Sudan is facing one of the world's worst humanitarian crises, yet it remains largely invisible to the international community. Since April 2023, a brutal civil war has been raging between two military forces: the Sudanese Armed Forces (SAF) and the Rapid Support Forces (RSF). The numbers are staggering: more than 150,000 people dead, 12 million forced to flee their homes within Sudan, and 26 million people facing severe hunger.
In October 2025, the RSF captured El-Fasher, the last city in Darfur that was still controlled by the army. What followed was a massacre. Researchers at Yale University's Humanitarian Research Lab used satellite images to document mass killings happening on the ground.
Meanwhile, U.S. intelligence agencies confirmed that the United Arab Emirates (UAE) has been increasing its weapons shipments to the RSF, even as the militia stands accused of
genocide.
This tragedy didn't come out of nowhere. In 2019, the Sudanese people achieved something remarkable: they overthrew a genocidal dictator through peaceful mass protests. They had a chance at democracy. But in 2021, military generals staged a coup. The international community failed to protect Sudan's democratic transition and failed to hold the UAE accountable for fueling violence. Now, genocide has returned to Darfur.
The article was written with the support of Dr. Jihad Mashamoun, a Sudanese political analyst and researcher specializing in the Horn of Africa, who generously shared his knowledge and insights throughout the reporting process.

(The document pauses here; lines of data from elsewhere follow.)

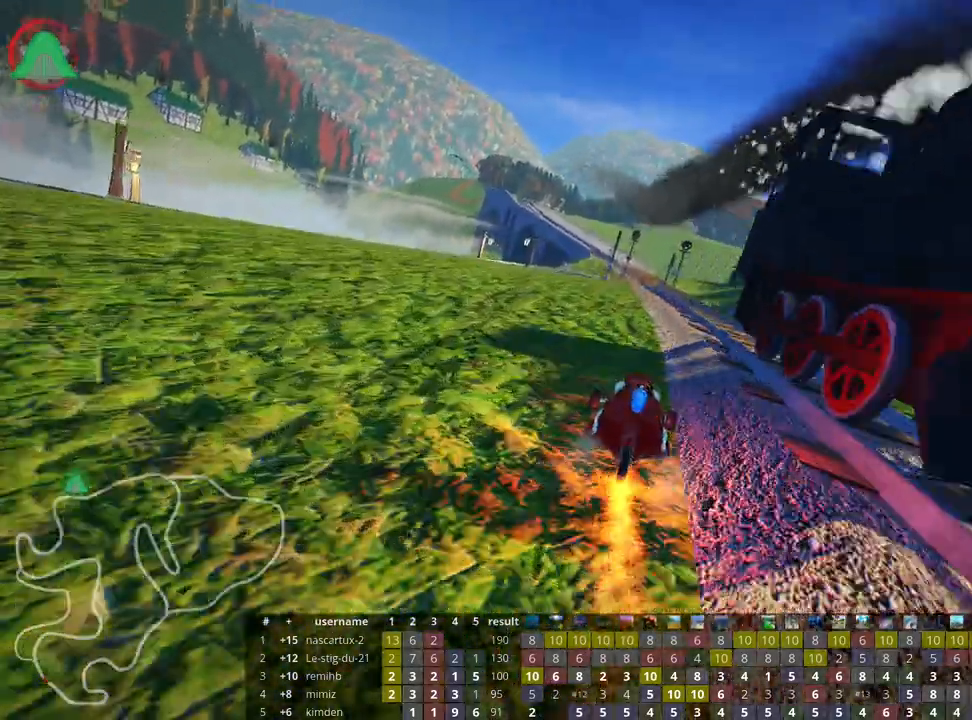
{"keys": ["up"], "events": [[33, "right", "down"], [333, "right", "up"]]}
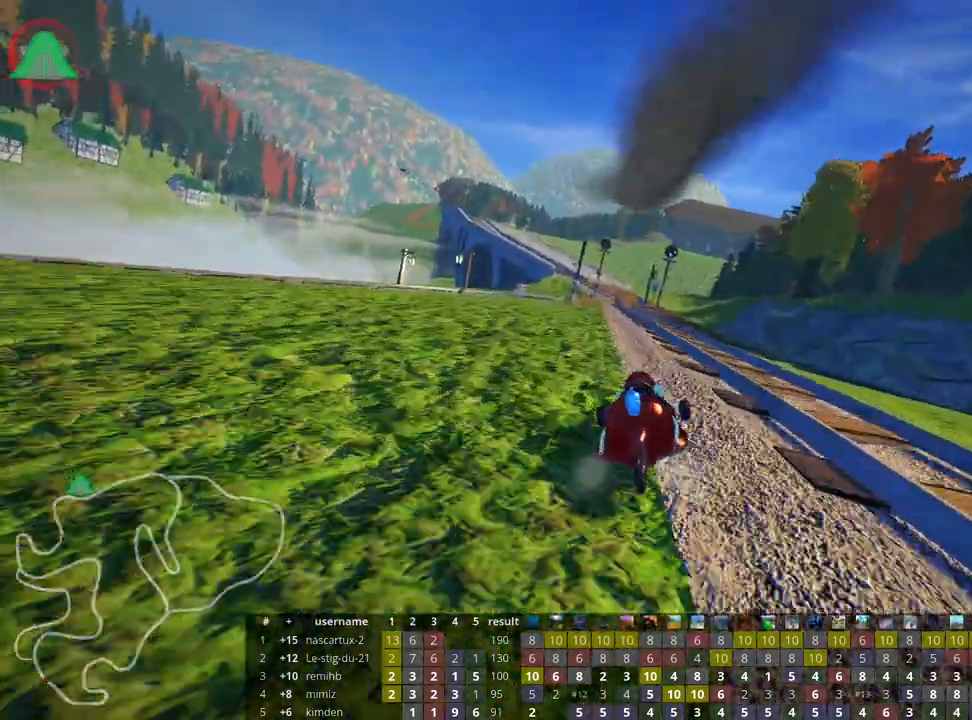
{"keys": ["skid", "up"], "events": [[200, "right", "down"], [450, "right", "up"], [500, "skid", "down"]]}
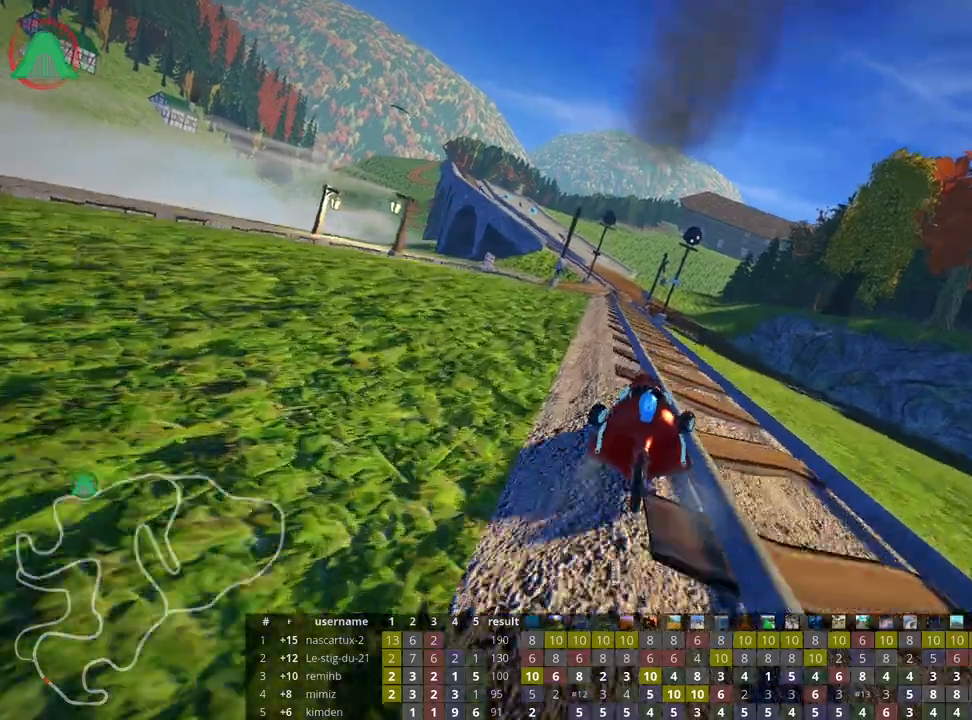
{"keys": ["right", "up"], "events": [[17, "left", "down"], [67, "nitro", "down"], [150, "left", "up"], [167, "right", "down"], [200, "nitro", "up"], [433, "skid", "up"]]}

Understanding the Players: SAF and RSF
The war in Sudan isn't a fight between the government and some outside rebel group. It's something more tragic: the former regime is hiding behind both sides , supporting the SAF while also using the RSF as a vehicle to reclaim power , turning the country into a battleground for its own political survival while ordinary people pay the price. The SAF for decades has been at the center of political power in Khartoum (Sudan's capital). Under dictator Omar al-Bashir, who ruled from 1989 to 2019, the army fought brutal campaigns against regions like Darfur.
But to keep their hands somewhat clean politically, they increasingly outsourced the worst violence to allied militias. Between 2003 and 2008, these militias, known as the Janjaweed, were used to crush non- Arab communities in Darfur, particularly the Fur, Masalit, and Zaghawa ethnic groups. The pattern of attacks was horrifyingly consistent: Sudanese military planes would bomb villages first, then the Janjaweed militias would sweep in on the ground, killing civilians, raping women, burning homes to the ground, and even poisoning water sources. Hundreds of thousands of people were killed, and millions were forced to flee. The world recognized these crimes as genocide.
But here's where things get even worse: instead of disbanding these militias after the genocide, the regime made them official. In 2013-2014, al-Bashir transformed the Janjaweed into the Rapid Support Forces (RSF), a paramilitary organization separate from the regular army but directly answering to the president. The RSF was led by Mohamed Hamdan Dagalo,known as Hemedti, and they kept using the same brutal tactics. Human Rights Watch documented war crimes by the RSF almost immediately after it was created.
Dr. Jihad Mashamoun, interviewed for this article explained, "Figures from the former regime were deliberately integrated into both the Sudanese Armed Forces and the Rapid Support Forces, embedding old power networks within state institutions, which has made genuine reform nearly impossible." In other words, the same people who committed genocide were now part of the official state structure. This made real change almost impossible.
After al-Bashir was overthrown in 2019, many hoped for justice and accountability. Those hopes quickly faded. The SAF and RSF joined forces to protect their own interests during the transition period. On June 3, 2019, RSF forces attacked peaceful protesters who were staging a sit-in in Khartoum. They killed more than 100 demonstrators and threw bodies into the Nile River. Despite this horrific crime, the RSF was still brought into the transitional government
without facing any consequences.
The alliance between the SAF and RSF was never going to last. They began fighting over who would control the state, who would control Sudan's resources, and whether the RSF would be absorbed into the regular army. In April 2023, these tensions exploded into full-scale war.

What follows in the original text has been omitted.